DESCRIPTION OF THE TASK
Retype the source text in each of the following rows exactly, keeping every character, symbol, and line break unchanged. Leave the pictures out of your answer.

INPUT FOR THIS TASK
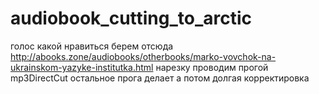 # audiobook_cutting_to_arctic
голос какой нравиться берем отсюда http://abooks.zone/audiobooks/otherbooks/marko-vovchok-na-ukrainskom-yazyke-institutka.html
нарезку проводим прогой mp3DirectCut
остальное прога делает
а потом долгая корректировка
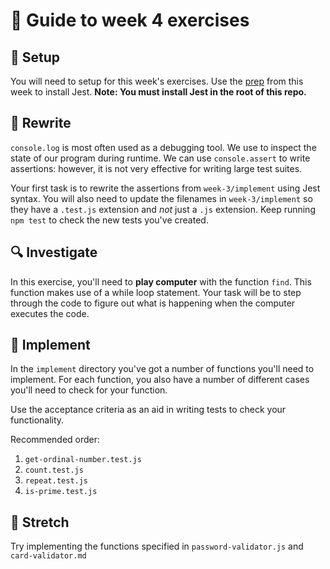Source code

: # 🧭 Guide to week 4 exercises

## 🧰 Setup

You will need to setup for this week's exercises. Use the [prep](https://curriculum.codeyourfuture.io/js1/sprints/4/prep/) from this week to
install Jest. **Note: You must install Jest in the root of this repo.**

## 🔧 Rewrite

`console.log` is most often used as a debugging tool. We use to inspect the state of our program during runtime.
We can use `console.assert` to write assertions: however, it is not very effective for writing large test suites.

Your first task is to rewrite the assertions from `week-3/implement` using Jest syntax.
You will also need to update the filenames in `week-3/implement` so they have a `.test.js` extension and _not_ just a `.js` extension.
Keep running `npm test` to check the new tests you've created.

## 🔍 Investigate

In this exercise, you'll need to **play computer** with the function `find`. This function makes use of a while loop statement. Your task will be to step through the code to figure out what is happening when the computer executes the code.

## 🔧 Implement

In the `implement` directory you've got a number of functions you'll need to implement.
For each function, you also have a number of different cases you'll need to check for your function.

Use the acceptance criteria as an aid in writing tests to check your functionality.

Recommended order:

1. `get-ordinal-number.test.js`
1. `count.test.js`
1. `repeat.test.js`
1. `is-prime.test.js`

## 💪 Stretch

Try implementing the functions specified in `password-validator.js` and `card-validator.md`
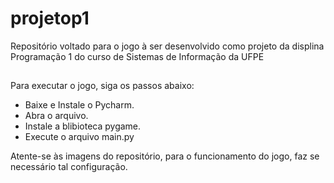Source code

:# projetop1
Repositório voltado para o jogo à ser desenvolvido como projeto da displina Programação 1 do curso de Sistemas de Informação da UFPE


## 
Para executar o jogo, siga os passos abaixo:
- Baixe e Instale o Pycharm.
- Abra o arquivo.
- Instale a blibioteca pygame.
- Execute o arquivo main.py

Atente-se às imagens do repositório, para o funcionamento do jogo, faz se necessário tal configuração. 
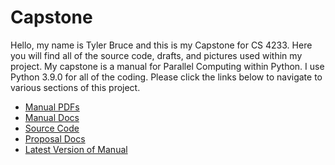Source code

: # Capstone
Hello, my name is Tyler Bruce and this is my Capstone for CS 4233. Here you will find all of the source code, drafts, and pictures used within my project.
My capstone is a manual for Parallel Computing within Python. I use Python 3.9.0 for all of the coding. Please click the links below to navigate to various sections of this project.
 - [Manual PDFs](Manual/)
 - [Manual Docs](Manual/Microsoft%20Word%20Docs)
 - [Source Code](Source/)
 - [Proposal Docs](Proposal/)
 - [Latest Version of Manual](Manual/v2.5(unrevised)Manual%20for%20Parallel%20Computing%20in%20Python.pdf)
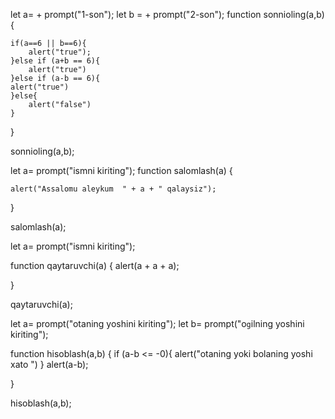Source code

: 











<!-- 3- masalani javobi -->

let a= + prompt("1-son");
let b = + prompt("2-son");
function sonnioling(a,b) {
    
    if(a==6 || b==6){
        alert("true");
    }else if (a+b == 6){
        alert("true")
    }else if (a-b == 6){
    alert("true")
    }else{
        alert("false")
    }
}

sonnioling(a,b);




<!-- 4- masalani javobi -->

let a= prompt("ismni kiriting");
function salomlash(a) {
    
    alert("Assalomu aleykum  " + a + " qalaysiz");
}

salomlash(a);


<!-- 5- masalani javobi -->




let a= prompt("ismni kiriting");


function qaytaruvchi(a) {
    alert(a + a + a);
    
}

qaytaruvchi(a);







<!-- 7- masalani javobi -->


let a= prompt("otaning yoshini kiriting");
let b= prompt("o`g`ilning yoshini kiriting");

function hisoblash(a,b) {
    if (a-b <= -0){
        alert("otaning yoki bolaning yoshi xato ")
    }
    alert(a-b);
    
}

hisoblash(a,b);


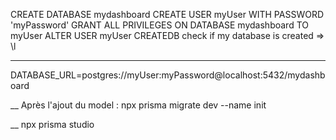 CREATE DATABASE mydashboard
CREATE USER myUser WITH PASSWORD 'myPassword'
GRANT ALL PRIVILEGES ON DATABASE mydashboard TO myUser
ALTER USER myUser CREATEDB
check if my database is created => \l
____

DATABASE_URL=postgres://myUser:myPassword@localhost:5432/mydashboard

__
Après l'ajout du model : 
npx prisma migrate dev --name init

__
npx prisma studio
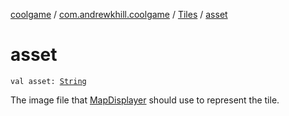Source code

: [coolgame](../../index.md) / [com.andrewkhill.coolgame](../index.md) / [Tiles](index.md) / [asset](./asset.md)

# asset

`val asset: `[`String`](https://kotlinlang.org/api/latest/jvm/stdlib/kotlin/-string/index.html)

The image file that [MapDisplayer](../-map-displayer/index.md) should use to represent the tile.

RESPONSE FOR THIS EXERCISE
 # audiobook_cutting_to_arctic
голос какой нравиться берем отсюда http://abooks.zone/audiobooks/otherbooks/marko-vovchok-na-ukrainskom-yazyke-institutka.html
нарезку проводим прогой mp3DirectCut
остальное прога делает
а потом долгая корректировка
Source code

: # 🧭 Guide to week 4 exercises

## 🧰 Setup

You will need to setup for this week's exercises. Use the [prep](https://curriculum.codeyourfuture.io/js1/sprints/4/prep/) from this week to
install Jest. **Note: You must install Jest in the root of this repo.**

## 🔧 Rewrite

`console.log` is most often used as a debugging tool. We use to inspect the state of our program during runtime.
We can use `console.assert` to write assertions: however, it is not very effective for writing large test suites.

Your first task is to rewrite the assertions from `week-3/implement` using Jest syntax.
You will also need to update the filenames in `week-3/implement` so they have a `.test.js` extension and _not_ just a `.js` extension.
Keep running `npm test` to check the new tests you've created.

## 🔍 Investigate

In this exercise, you'll need to **play computer** with the function `find`. This function makes use of a while loop statement. Your task will be to step through the code to figure out what is happening when the computer executes the code.

## 🔧 Implement

In the `implement` directory you've got a number of functions you'll need to implement.
For each function, you also have a number of different cases you'll need to check for your function.

Use the acceptance criteria as an aid in writing tests to check your functionality.

Recommended order:

1. `get-ordinal-number.test.js`
1. `count.test.js`
1. `repeat.test.js`
1. `is-prime.test.js`

## 💪 Stretch

Try implementing the functions specified in `password-validator.js` and `card-validator.md`
Source code

:# projetop1
Repositório voltado para o jogo à ser desenvolvido como projeto da displina Programação 1 do curso de Sistemas de Informação da UFPE


## 
Para executar o jogo, siga os passos abaixo:
- Baixe e Instale o Pycharm.
- Abra o arquivo.
- Instale a blibioteca pygame.
- Execute o arquivo main.py

Atente-se às imagens do repositório, para o funcionamento do jogo, faz se necessário tal configuração. 
Source code

: # Capstone
Hello, my name is Tyler Bruce and this is my Capstone for CS 4233. Here you will find all of the source code, drafts, and pictures used within my project.
My capstone is a manual for Parallel Computing within Python. I use Python 3.9.0 for all of the coding. Please click the links below to navigate to various sections of this project.
 - [Manual PDFs](Manual/)
 - [Manual Docs](Manual/Microsoft%20Word%20Docs)
 - [Source Code](Source/)
 - [Proposal Docs](Proposal/)
 - [Latest Version of Manual](Manual/v2.5(unrevised)Manual%20for%20Parallel%20Computing%20in%20Python.pdf)
Source code

: 











<!-- 3- masalani javobi -->

let a= + prompt("1-son");
let b = + prompt("2-son");
function sonnioling(a,b) {
    
    if(a==6 || b==6){
        alert("true");
    }else if (a+b == 6){
        alert("true")
    }else if (a-b == 6){
    alert("true")
    }else{
        alert("false")
    }
}

sonnioling(a,b);




<!-- 4- masalani javobi -->

let a= prompt("ismni kiriting");
function salomlash(a) {
    
    alert("Assalomu aleykum  " + a + " qalaysiz");
}

salomlash(a);


<!-- 5- masalani javobi -->




let a= prompt("ismni kiriting");


function qaytaruvchi(a) {
    alert(a + a + a);
    
}

qaytaruvchi(a);







<!-- 7- masalani javobi -->


let a= prompt("otaning yoshini kiriting");
let b= prompt("o`g`ilning yoshini kiriting");

function hisoblash(a,b) {
    if (a-b <= -0){
        alert("otaning yoki bolaning yoshi xato ")
    }
    alert(a-b);
    
}

hisoblash(a,b);


 CREATE DATABASE mydashboard
CREATE USER myUser WITH PASSWORD 'myPassword'
GRANT ALL PRIVILEGES ON DATABASE mydashboard TO myUser
ALTER USER myUser CREATEDB
check if my database is created => \l
____

DATABASE_URL=postgres://myUser:myPassword@localhost:5432/mydashboard

__
Après l'ajout du model : 
npx prisma migrate dev --name init

__
npx prisma studio
Source code

: [coolgame](../../index.md) / [com.andrewkhill.coolgame](../index.md) / [Tiles](index.md) / [asset](./asset.md)

# asset

`val asset: `[`String`](https://kotlinlang.org/api/latest/jvm/stdlib/kotlin/-string/index.html)

The image file that [MapDisplayer](../-map-displayer/index.md) should use to represent the tile.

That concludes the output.